Resilience is a subject that is taken up in Claudia Seymour’s ground-breaking work on young people’s experiences of violence in eastern Congo, in which she explores how people cope in various ways and to various degrees with incessant violence. She finds, amongst other things, that the way that people recount their own histories is significant in attributing responsibility and meaning to violence. In capoeira, too, the preservation of cultural identity and the tactics used in the game demonstrate a strong form of resilience: you smile in adversary, if you are taken down you get up, if you are taken down again you get up again. You look the other person in the eye. You sing.

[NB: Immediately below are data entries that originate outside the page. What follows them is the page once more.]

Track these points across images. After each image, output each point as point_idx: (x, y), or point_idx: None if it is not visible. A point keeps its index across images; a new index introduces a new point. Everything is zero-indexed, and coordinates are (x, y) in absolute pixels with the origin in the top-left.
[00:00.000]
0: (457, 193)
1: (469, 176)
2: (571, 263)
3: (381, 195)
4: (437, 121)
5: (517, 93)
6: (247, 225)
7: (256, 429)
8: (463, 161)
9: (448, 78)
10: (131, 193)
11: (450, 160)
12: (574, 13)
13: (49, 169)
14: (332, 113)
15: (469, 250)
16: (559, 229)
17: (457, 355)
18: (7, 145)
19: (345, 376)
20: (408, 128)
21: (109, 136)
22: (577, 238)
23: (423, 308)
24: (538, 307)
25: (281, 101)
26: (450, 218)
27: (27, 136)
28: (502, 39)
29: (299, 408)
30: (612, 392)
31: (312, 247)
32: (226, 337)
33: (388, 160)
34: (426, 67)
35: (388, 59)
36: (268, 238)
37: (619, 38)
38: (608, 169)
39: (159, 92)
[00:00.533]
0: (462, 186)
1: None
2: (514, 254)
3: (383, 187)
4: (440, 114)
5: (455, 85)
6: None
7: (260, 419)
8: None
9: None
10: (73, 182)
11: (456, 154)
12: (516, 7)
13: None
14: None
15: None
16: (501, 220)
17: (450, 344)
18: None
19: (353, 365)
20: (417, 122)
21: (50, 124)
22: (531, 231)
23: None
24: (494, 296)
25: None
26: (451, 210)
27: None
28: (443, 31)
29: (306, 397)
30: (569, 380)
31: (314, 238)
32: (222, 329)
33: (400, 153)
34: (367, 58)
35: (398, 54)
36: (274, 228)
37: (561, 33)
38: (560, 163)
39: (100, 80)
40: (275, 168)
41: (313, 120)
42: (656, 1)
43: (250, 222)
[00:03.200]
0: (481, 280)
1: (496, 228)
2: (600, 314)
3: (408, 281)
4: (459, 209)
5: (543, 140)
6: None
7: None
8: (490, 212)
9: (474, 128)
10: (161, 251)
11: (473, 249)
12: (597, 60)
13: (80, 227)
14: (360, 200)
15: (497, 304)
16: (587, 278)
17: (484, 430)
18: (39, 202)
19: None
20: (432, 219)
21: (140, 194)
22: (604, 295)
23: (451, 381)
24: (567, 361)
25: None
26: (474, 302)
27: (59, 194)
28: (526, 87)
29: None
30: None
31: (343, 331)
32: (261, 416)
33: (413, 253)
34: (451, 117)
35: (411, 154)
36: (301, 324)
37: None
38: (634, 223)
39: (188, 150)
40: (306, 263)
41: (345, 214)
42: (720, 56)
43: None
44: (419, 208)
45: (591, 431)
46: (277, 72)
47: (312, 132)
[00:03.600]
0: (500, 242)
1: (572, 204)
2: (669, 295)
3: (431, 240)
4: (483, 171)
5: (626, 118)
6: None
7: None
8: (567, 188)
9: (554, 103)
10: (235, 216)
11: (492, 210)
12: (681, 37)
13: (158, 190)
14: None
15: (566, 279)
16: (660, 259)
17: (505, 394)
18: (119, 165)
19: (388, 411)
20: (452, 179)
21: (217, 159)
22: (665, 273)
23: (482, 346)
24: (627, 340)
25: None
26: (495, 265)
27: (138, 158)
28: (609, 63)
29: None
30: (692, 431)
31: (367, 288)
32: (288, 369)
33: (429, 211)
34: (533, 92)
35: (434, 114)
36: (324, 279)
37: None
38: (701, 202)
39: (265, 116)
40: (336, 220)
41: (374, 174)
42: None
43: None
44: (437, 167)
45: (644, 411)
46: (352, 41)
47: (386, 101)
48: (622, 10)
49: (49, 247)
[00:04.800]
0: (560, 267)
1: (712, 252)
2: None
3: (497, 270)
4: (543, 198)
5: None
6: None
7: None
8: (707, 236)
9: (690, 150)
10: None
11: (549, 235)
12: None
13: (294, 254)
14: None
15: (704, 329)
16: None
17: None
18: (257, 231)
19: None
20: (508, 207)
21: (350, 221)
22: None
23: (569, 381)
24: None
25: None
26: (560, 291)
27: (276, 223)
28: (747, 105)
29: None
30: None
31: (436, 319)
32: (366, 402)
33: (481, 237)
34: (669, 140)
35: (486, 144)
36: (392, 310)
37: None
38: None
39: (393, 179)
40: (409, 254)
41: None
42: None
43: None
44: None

There is a clear instrumental rationality in staying in the game (literally or figuratively) by whatever means, and this has some lessons for the pursuit of security. Mearsheimer identifies the inability of states to cooperate as the ‘Tragedy of Great Power Politics.’ The reason, he argues is that ‘it pays to be selfish in a self-help world’ – both in the short and the long term (Mearsheimer 2002, 33). The ‘tragedy’ as far as great powers is concerned, is of political stalemate and environmental collapse. But a much more immediate ‘tragedy’ faces weaker states: that of political, cultural or literal obliteration. The tactical responses offered in and by capoeira inform an understanding of the quest for security for the majority of the world. Escaping, seeking protection, reducing vulnerability and refusing to be negated are tactics that start to fill some of the conceptual void created by the assumptions of conventional security studies – assumptions of strategic rationality and power.
de Certeau, M. (1984). The practice of everyday life, University of California Press.
Mearsheimer, J. J. (2002). The tragedy of great power politics. New York London, W. W. Norton.